You know when you’ve been commissioned to write at least two features per week, and sometimes you’re really struggling to come up with something, anything, so you go with the first thing that pops into your head? This is not one of those occasions (shut it).
I present unto thee, five words I’d never come across before playing Scramble With Friends; five words I now find myself tapping into my smartphone on a daily basis with no knowledge of their meaning. Join me, won’t you, as I investigate.
I should probably point out here that I speak purely for myself and my limited vocab. It’s really, really, really… not a good… one?
I guess I’ll go for alphabetical order here; that’d probably make sense. Let’s dance!
noun: aster; plural noun: asters
- a plant of a large genus that includes the Michaelmas daisy, typically having purple or pink rayed flowers.
You’re almost guaranteed an ASTER in Scramble With Friends every two or three games, and if you don’t spot it, the little power-up thingies will almost certainly point it out. The game just loves to kick ASTER.
Tip: Obviously you can pluralise to ASTERS, and there’s a good chance you can also make MASTER, MASTERS and MASTERY.
- the seventh letter of the Greek alphabet ( Η, η ), transliterated as ‘e’ or ‘ē’

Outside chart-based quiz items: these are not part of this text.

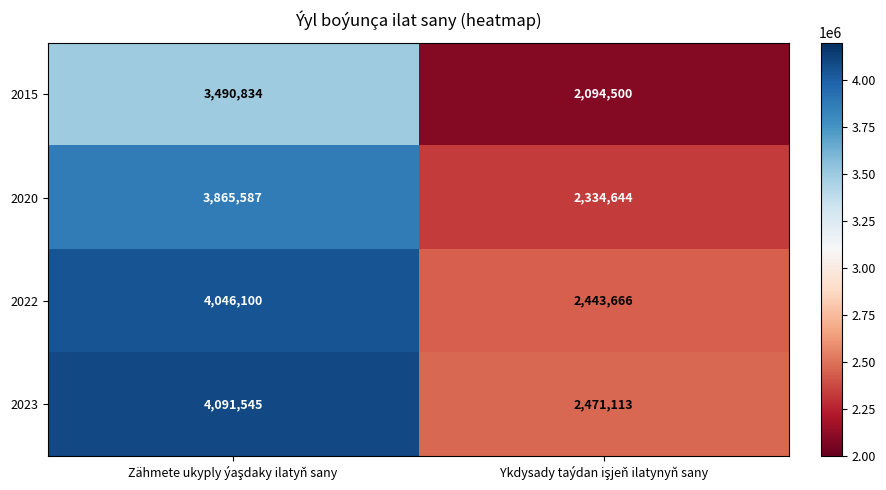

What is the lowest value of the 2020 series?

2334644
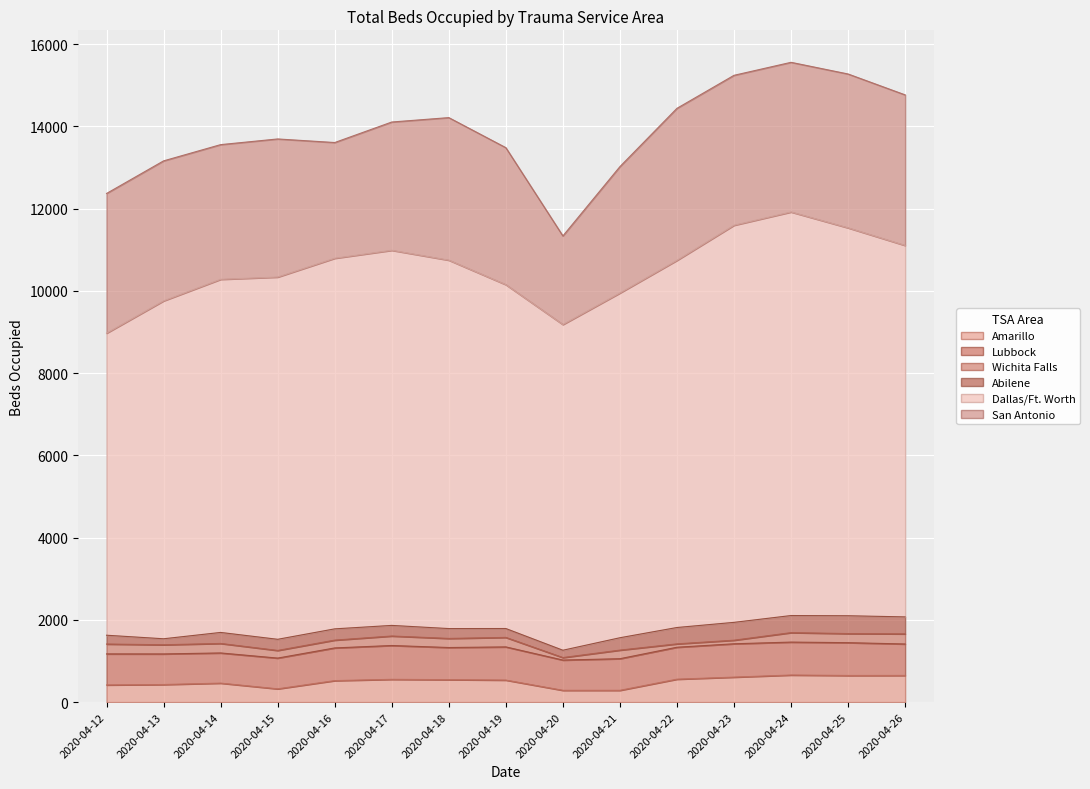

What is the sum of the Dallas/Ft. Worth values at 2020-04-14 and 2020-04-26?

17624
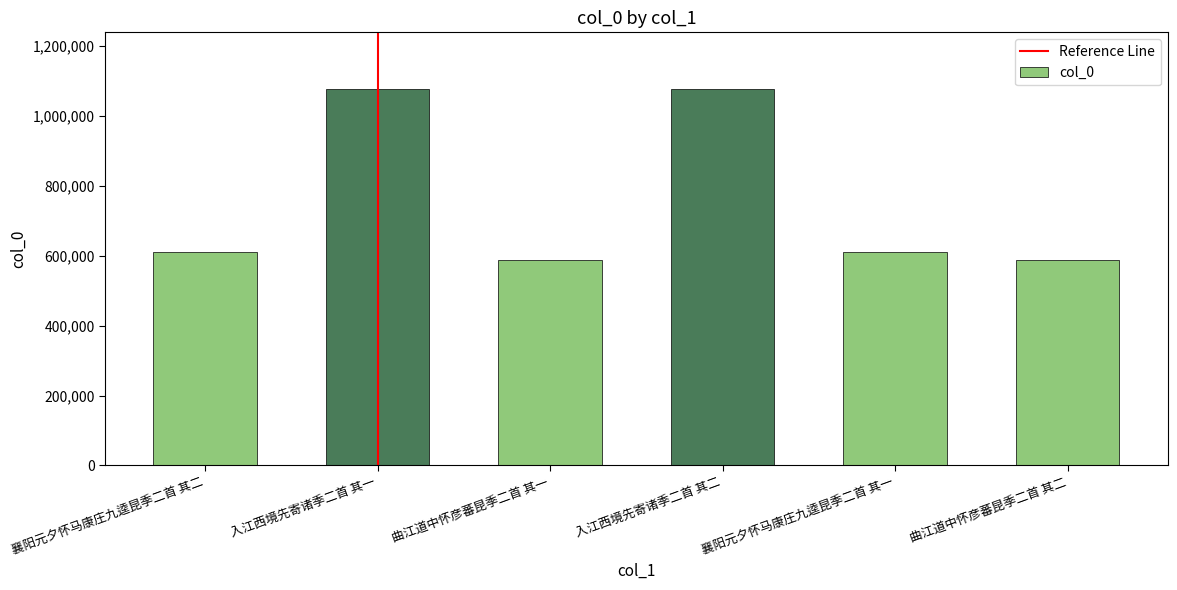

The chart shows a value of 587530 at 曲江道中怀彦蕃昆季二首 其二. True or false?

True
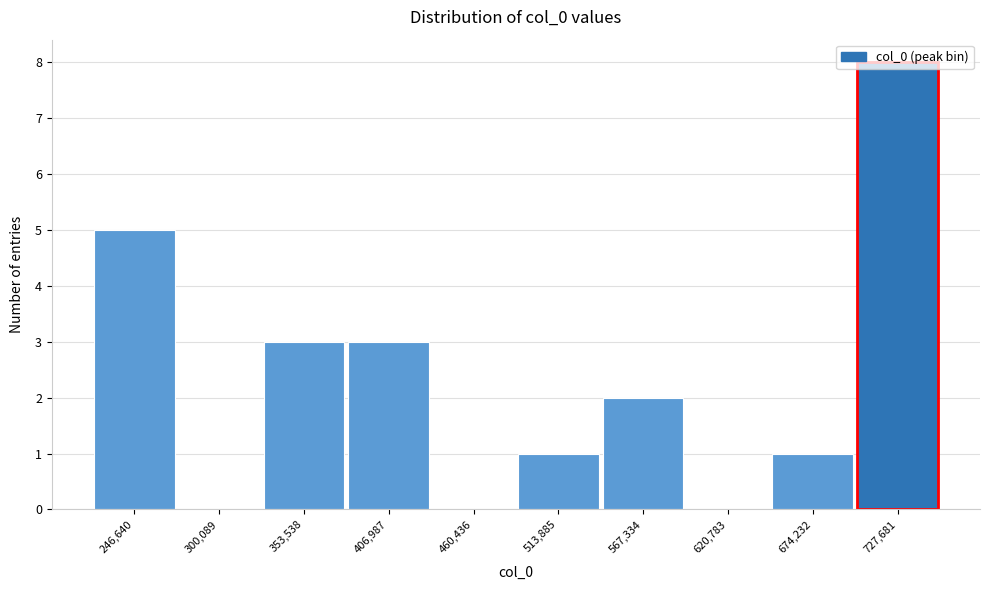

What is the approximate value at 246,640?

5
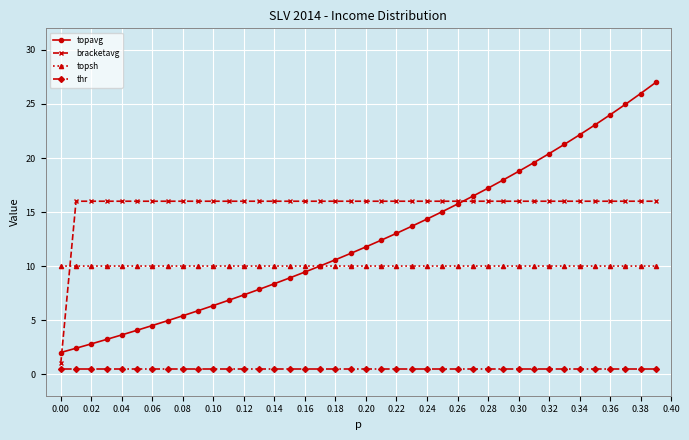

What is the maximum value shown in the chart?

27.0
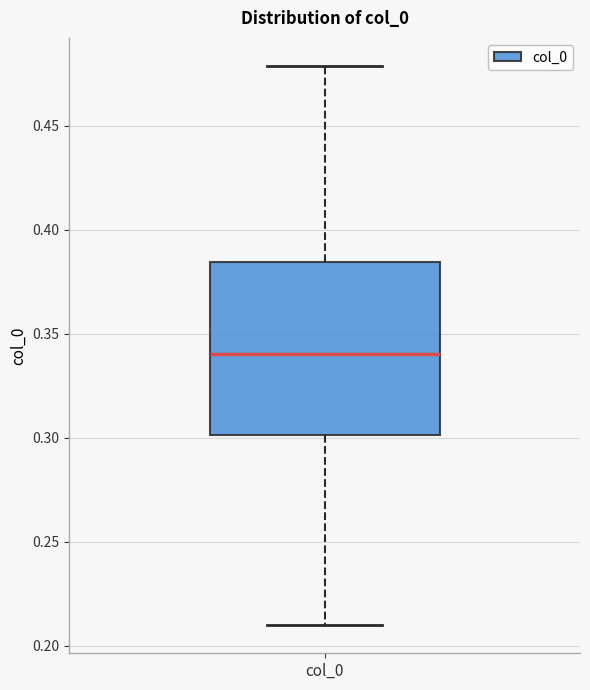

Read this box plot against the y-axis: the position of the median line, the range covered by the box, and the ends of both whiskers. The values are not printed on the chart, so give them approximately, as read against the axis.

median 0.340, box 0.300 to 0.385, whiskers 0.210 to 0.480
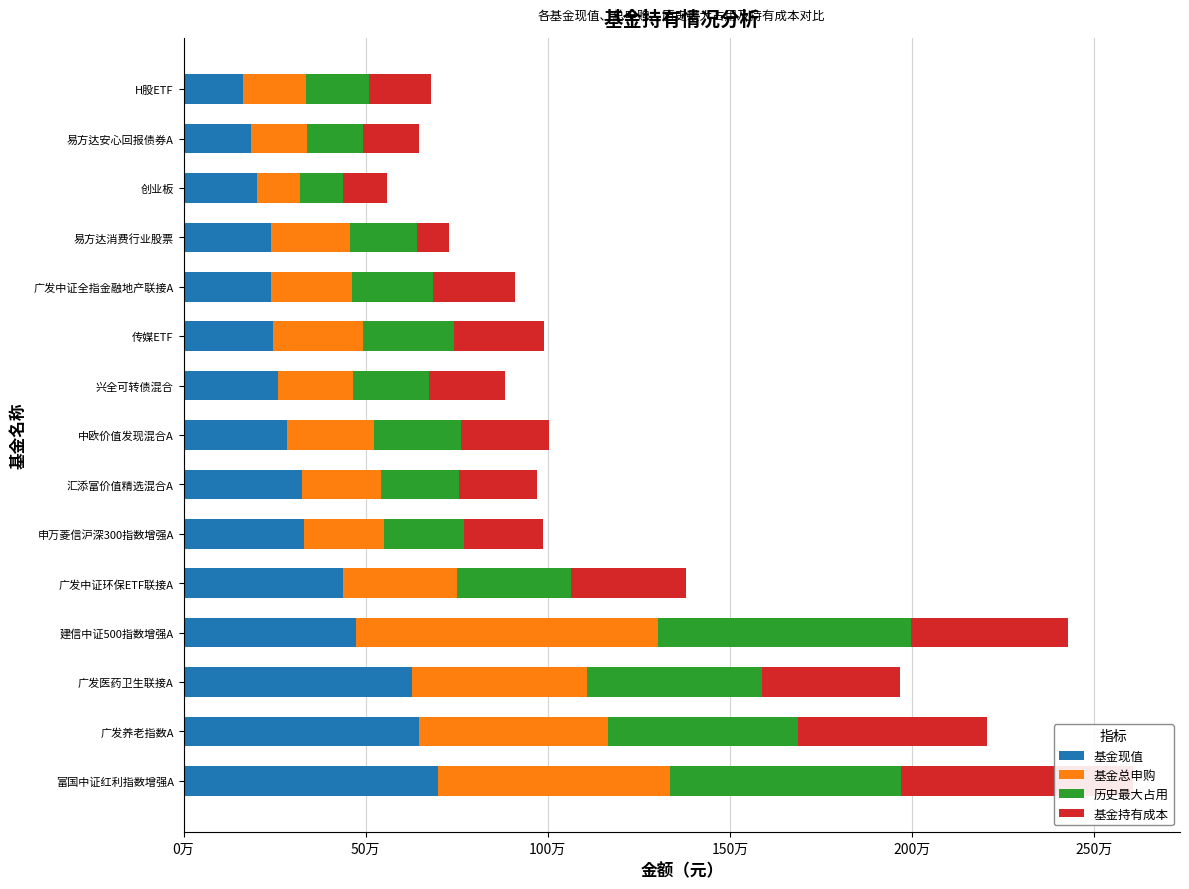

The 历史最大占用 series shows 185038.7 at 易方达消费行业股票. True or false?

True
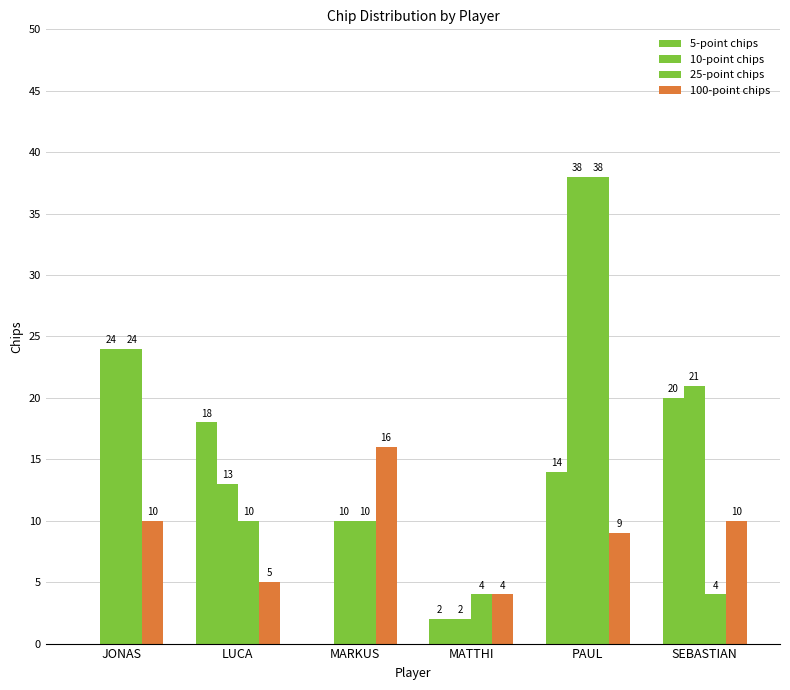

What is the label of the 3rd bar from the left?

MARKUS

I had a conversation the other day wherein a fellow Scramble With Friends player proposed that ETA meant Estimated Time of Arrival, but of course that’d be capitalised, and as such wouldn’t be allowed. Seventh letter of the Greek alphabet it is!
Tip: Scramble With Friends loves that little cluster of letters: A, E, S and T, with which you can make ATE, ATES, EAST, EAT, EATS, ETA, ETAS, SAT, SATE, SEA, SEAT, SET, TEA, TEAS…
noun: kier; plural noun: kiers
- a vat.
Scramble With Friends welcomes both KEIR(S) and KIER(S), the former being an alternative spelling of the latter.
Interestingly, my mate’s kid is called Keir. I hadn’t realised he was named after a vat (kidding!).
plural noun: lares
- gods of the household worshipped in ancient Rome.
Oddly, you can’t have one LARE singular; you must worship LARES plural. Don’t take it out on me, man; ask the ancient Romans. EDIT: ah, the singular is LAR! This might just be the most educational feature of all the times!
Digging deeper, LAR is seemingly "Northern English" (ey up) for "a boy or young man", and as such Scramble With Friends also welcomes LARS. So that's LAR, LARES and LARS. But not LARE. Interesting...
5. ort (ôrt)
- A small scrap or leaving of food after a meal is completed. Often used in the plural.
Ah, turns out ORT is a fairly uncommon one, as the only Web Definition immediately offered by Google pertains to the Olympiaki Radiofonia Tileorasi, a Greek local radio and television station.
A little further digging reveals it’s a scrap of food. As in: “Hey man, are you going to finish those orts or can I have them?”